§ KUTIPAN HALAMAN:
==================================================
Headline

Pemerintah merevisi berbagai aturan untuk mempermudah investasi.

Fokus

Hingga April 2024, total kewajiban pemerintah tercatat mencapai Rp10.269 triliun.

Perihal Dosen, Pemikir dan Sketsa Politik: Sebuah Kajian

Thomas Tokan Pureklolon Dosen Ilmu Politik FISIP Universitas Pelita Harapan
07/7/2023 05:10
Perihal Dosen, Pemikir dan Sketsa Politik: Sebuah Kajian
(Dok. Pribadi)

MENJADI dosen berarti siap sebagai pengajar, pembimbing dan pendidik yang tetap tangguh. Utamanya menampilkan esensi mengajar untuk membuka berbagai cakrawala pemikiran. Esensi membimbing untuk menyingkapkan pengertian pengetahuan yang baik dan benar, di mana dosen sendiri telah jadi role model, dalam pengertian telah memenuhi kriteria akademik pada level tertentu.

Sebagai dosen, menampilkan esensi mendidik untuk mengungkapkan beragam nilai secara terang-benderang dengan berinduk pada kejujuran dan integritas. Sebagai dosen, tak hentinya menjadi pelayan dan pengabdi dalam bidang pendidikan, dan bisa terjadi dalam berbagai bidang lain, apa saja.

Terhadap semuanya itu, segala mahakarya dan aktivitas mendidik, sekaligus sebagai mahkota seorang dosen, ialah selalu bernaung di bawah payung Tri Dharma Perguruan Tinggi dengan mengoptimalkan Pendidikan dan Pengajaran, Melakukan Penelitian dan Pengabdian kepada Masyarakat, dalam aktivitas akademiknya.

Menjadi dosen berarti siap memiliki sebuah posisi dan peran mulia yakni sebagai seorang pemikir dalam pelayanan pada bidang pendidikan. Lazimnya, dalam sivitas akademika komunitas kampus terdapat sekelompok nyata yang merasa berkepentingan untuk berpikir dan memikirkan sesuatu secara intens dan sungguh-sungguh mendalam. Agar dapat menjalankan aktivitas tersebut, perlu ada keterpaduan dalam diri seorang dosen, yakni antara kemampuan intelektual, adanya kehendak, rasa, dan pelaksanaannya.

Dalam dunia akademik pada umumnya, secara inheren, objek pemikiran para intelektual ialah kebenaran, objek dari kehendak ialah kebaikan, dan objek dari rasa mereka ialah keindahan. Para dosen sebagai manusia pemikir yang memiliki keterpaduan dalam dirinya, pada hakikatnya bertugas mengabdi kepada apa yang dipikirkan (kebenaran), kepada apa yang dikehendaki (kebaikan), serta kepada apa yang dialami lewat rasa estetis (keindahan) dalam lingkungan komunitas yang tetap bernuansa mulia.
==================================================
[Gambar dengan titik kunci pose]
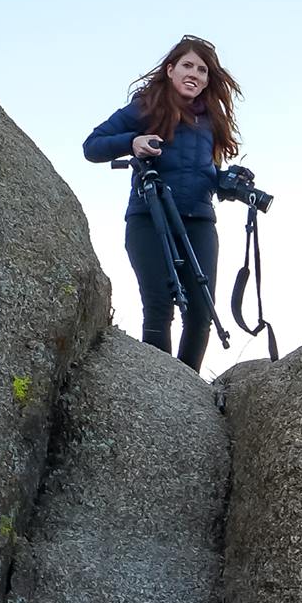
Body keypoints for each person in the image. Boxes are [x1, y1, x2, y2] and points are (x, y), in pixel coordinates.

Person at [83, 34, 246, 372]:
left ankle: (185, 393)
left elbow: (206, 171)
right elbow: (92, 146)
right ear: (170, 70)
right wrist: (133, 141)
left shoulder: (211, 120)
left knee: (202, 312)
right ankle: (157, 388)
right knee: (159, 305)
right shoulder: (146, 106)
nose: (195, 74)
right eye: (187, 65)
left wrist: (229, 182)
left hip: (199, 221)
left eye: (202, 70)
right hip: (150, 218)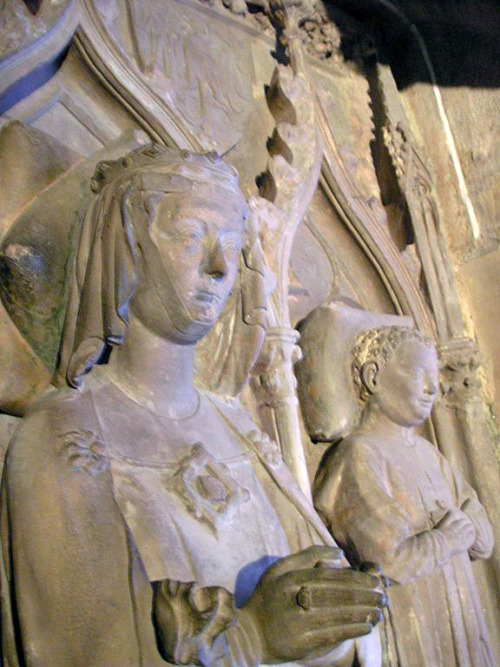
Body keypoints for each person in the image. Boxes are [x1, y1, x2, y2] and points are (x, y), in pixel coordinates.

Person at [0, 146, 385, 666]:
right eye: (189, 237)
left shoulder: (235, 423)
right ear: (127, 249)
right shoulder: (67, 433)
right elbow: (86, 647)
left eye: (231, 244)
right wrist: (253, 638)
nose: (220, 267)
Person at [313, 326, 494, 666]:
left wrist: (459, 532)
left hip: (461, 618)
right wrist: (446, 539)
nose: (432, 388)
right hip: (414, 624)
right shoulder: (358, 454)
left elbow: (482, 540)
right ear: (373, 378)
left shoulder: (429, 455)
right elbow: (388, 560)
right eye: (417, 374)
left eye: (435, 376)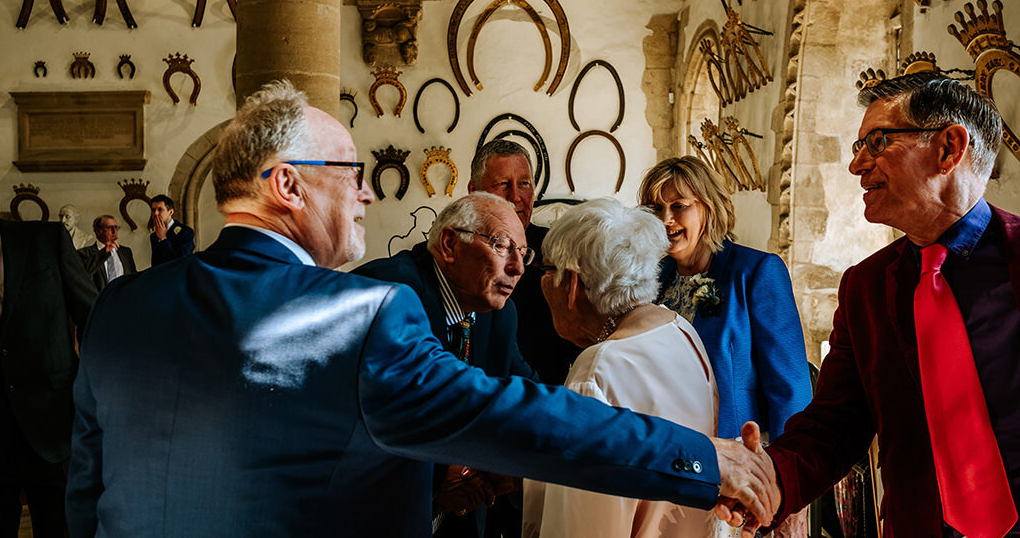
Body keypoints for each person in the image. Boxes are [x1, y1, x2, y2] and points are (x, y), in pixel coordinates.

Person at [66, 81, 778, 537]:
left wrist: (427, 486)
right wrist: (699, 457)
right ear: (286, 184)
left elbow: (87, 491)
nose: (368, 194)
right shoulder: (360, 313)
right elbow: (520, 416)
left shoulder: (123, 307)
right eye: (352, 173)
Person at [763, 73, 1020, 538]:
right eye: (857, 146)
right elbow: (835, 421)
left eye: (877, 142)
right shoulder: (864, 286)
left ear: (948, 149)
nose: (857, 165)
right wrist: (769, 478)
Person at [523, 198, 718, 538]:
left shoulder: (598, 370)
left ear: (570, 284)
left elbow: (580, 525)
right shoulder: (680, 330)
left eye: (544, 270)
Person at [357, 192, 537, 538]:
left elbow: (521, 391)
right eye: (502, 246)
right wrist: (439, 476)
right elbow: (363, 417)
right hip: (375, 511)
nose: (517, 267)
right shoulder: (387, 293)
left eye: (523, 253)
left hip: (458, 516)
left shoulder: (499, 314)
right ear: (450, 244)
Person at [638, 156, 811, 442]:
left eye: (679, 206)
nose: (665, 220)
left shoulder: (756, 272)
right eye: (655, 209)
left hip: (735, 448)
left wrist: (784, 470)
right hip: (665, 446)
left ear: (710, 208)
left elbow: (790, 389)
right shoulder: (652, 279)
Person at [0, 217, 96, 538]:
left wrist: (93, 399)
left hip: (52, 423)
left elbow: (91, 316)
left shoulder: (46, 238)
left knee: (60, 529)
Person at [468, 140, 580, 385]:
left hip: (544, 400)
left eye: (524, 184)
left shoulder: (557, 249)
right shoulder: (458, 252)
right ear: (474, 191)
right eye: (503, 184)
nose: (516, 196)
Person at [78, 215, 137, 291]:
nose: (114, 231)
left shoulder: (126, 252)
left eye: (116, 227)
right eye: (109, 227)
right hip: (99, 300)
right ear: (97, 231)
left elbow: (133, 277)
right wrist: (104, 252)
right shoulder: (84, 253)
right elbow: (82, 276)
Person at [148, 194, 195, 266]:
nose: (155, 213)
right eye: (153, 210)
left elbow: (181, 261)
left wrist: (163, 239)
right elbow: (155, 265)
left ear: (171, 212)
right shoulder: (154, 236)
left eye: (160, 209)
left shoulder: (186, 232)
==================================================
§ KUMPULAN TUGAS:
**1.** Menurut teks tentang dosen, apa yang menjadi objek dari kehendak dalam dunia akademik?
**2.** Lanjutkan teks tentang dosen mulai setelah kalimat terakhirnya.

§ KUNCI JAWABAN:
**1.** Kebaikan.

**2.**
MI/Seno

 

Kebenaran, kebaikan, dan keindahan

Problem tentang kebenaran, kebaikan, serta keindahan tetap menjadi nilai-nilai dasar yang telah tertanam secara kodrati pada segala ‘yang berada’. Karena itu, pada abad pertengahan, adanya kecenderungan untuk mengatakan bahwa sebagai seorang scholar

 seharusnya memiliki bingkai pemikiran sebagai berikut, yakni Omne ens est unum, verum, bonum et pulchrum (segenap ‘totalitas’ atas segala yang berada adalah satu, benar, baik, dan indah). Yang menjadi akibat selanjutnya ialah peranan orisinal dari para dosen (original position) dalam mengabdikan diri kepada nilai-nilai dasarian dari segala yang berada.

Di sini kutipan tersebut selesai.